SUPPLIED PASSAGE:
-------------------------

Second, worship is a human built-in. We are small after all, regularly confronted by things much greater than ourselves: Our starfield, away from light pollution. The meeting of the Eastern Pacific with the Western Americas. Canyons and waterfalls and great ancient trees.
Candles in Chartres cathedral.
Of course, we build some of the things we worship. I know of two people who say they acquired faith following on a visit to Chartres, and I believe them. If you can enter that great stone poem without your sense of worship activating, I think you’re weird. The first time I walked in, it felt like a giant hand round my chest, interfering with my breathing.
But I dunno, I’ve had the same feeling at concerts by Laurie Anderson and Slava Rostropovich and The Clash and a host of other artists. Is my gratitude for being alive at the same time as these exceptional people “worship”?
Trees · My family has the great good fortune to own a cabin on a small island in Howe Sound near Vancouver, where I regularly experience worship of that Pacific perimeter, and especially the island’s great evergreens and bigleaf maples that tower into the filtered forest light, never still, wind never entirely absent in the greenery. I keep telling my kids they should shut up and listen to the damn trees and they’ll learn things and I’m right but they don’t, usually.
Feeling reverent around trees has the advantage that they’re not avatars of anything that is said to be twitchily concerned about how and with whom you deploy your genitals, or whose intercedents will require your cash to support their lifestyles.
Positives · I think it probable that religion will continue to decline, to the extent that its concerns are absent from public discourse. In my own civic landscape it already has.

-------------------------

Page-level text extractions

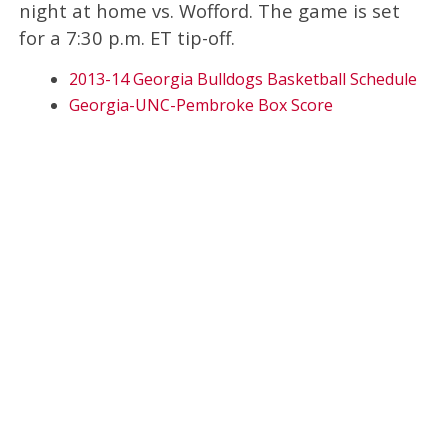
night at home vs. Wofford. The game is set
for a 7:30 p.m. ET tip-off.
2013-14 Georgia Bulldogs Basketball Schedule
Georgia-UNC-Pembroke Box Score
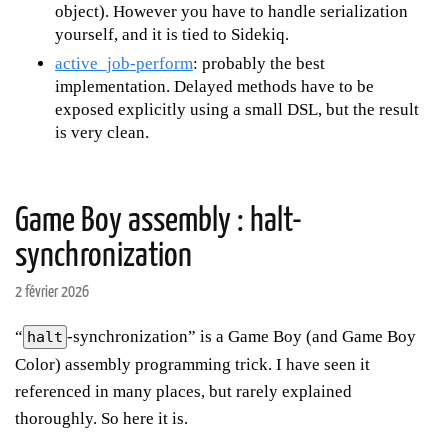
object). However you have to handle serialization
yourself, and it is tied to Sidekiq.
active_job-perform
: probably the best
implementation. Delayed methods have to be
exposed explicitly using a small DSL, but the result
is very clean.
Game Boy assembly : halt-
synchronization
2 février 2026
“
-synchronization” is a Game Boy (and Game Boy
halt
Color) assembly programming trick. I have seen it
referenced in many places, but rarely explained
thoroughly. So here it is.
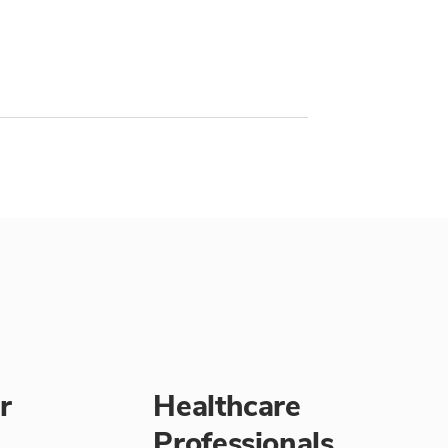
r
Healthcare
Professionals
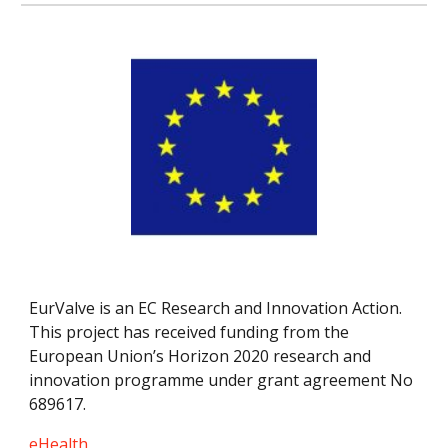
EurValve is an EC Research and Innovation Action. 
This project has received funding from the 
European Union’s Horizon 2020 research and 
innovation programme under grant agreement No 
689617.
eHealth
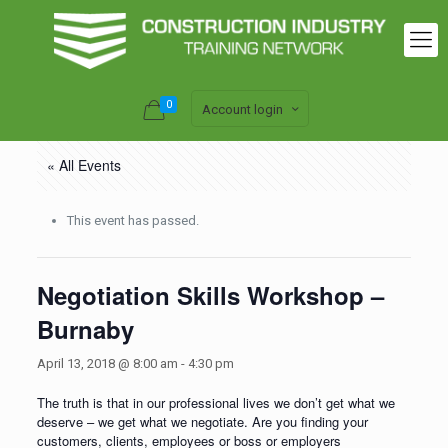
0
Account login
« All Events
This event has passed.
Negotiation Skills Workshop –
Burnaby
April 13, 2018 @ 8:00 am
-
4:30 pm
The truth is that in our professional lives we don’t get what we
deserve – we get what we negotiate. Are you finding your
customers, clients, employees or boss or employers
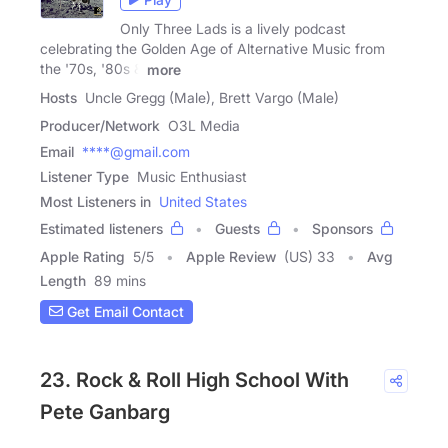
Only Three Lads is a lively podcast
celebrating the Golden Age of Alternative Music from
the '70s, '80s &
more
Hosts
Uncle Gregg (Male), Brett Vargo (Male)
Producer/Network
O3L Media
Email
****@gmail.com
Listener Type
Music Enthusiast
Most Listeners in
United States
Estimated listeners
Guests
Sponsors
Apple Rating
5
/
5
Apple Review
(US) 33
Avg
Length
89 mins
Get Email Contact
23. Rock & Roll High School With
Pete Ganbarg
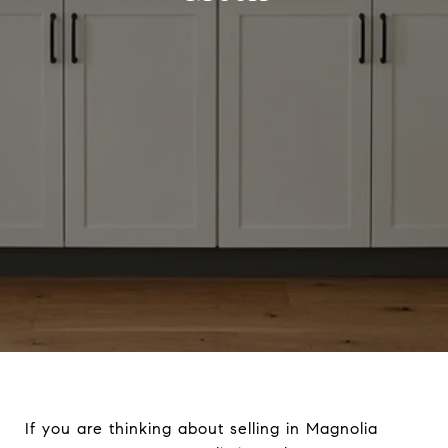
If you are thinking about selling in Magnolia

-------------------------

TASK PROMPT: Revise the passage on worship between "Trees · My family" and "they don’t, usually.", inclusive, putting "cottage" in place of "cabin". The page-level data is separate material, apart from the passage on worship.

ANSWER:
Trees · My family has the great good fortune to own a cottage on a small island in Howe Sound near Vancouver, where I regularly experience worship of that Pacific perimeter, and especially the island’s great evergreens and bigleaf maples that tower into the filtered forest light, never still, wind never entirely absent in the greenery. I keep telling my kids they should shut up and listen to the damn trees and they’ll learn things and I’m right but they don’t, usually.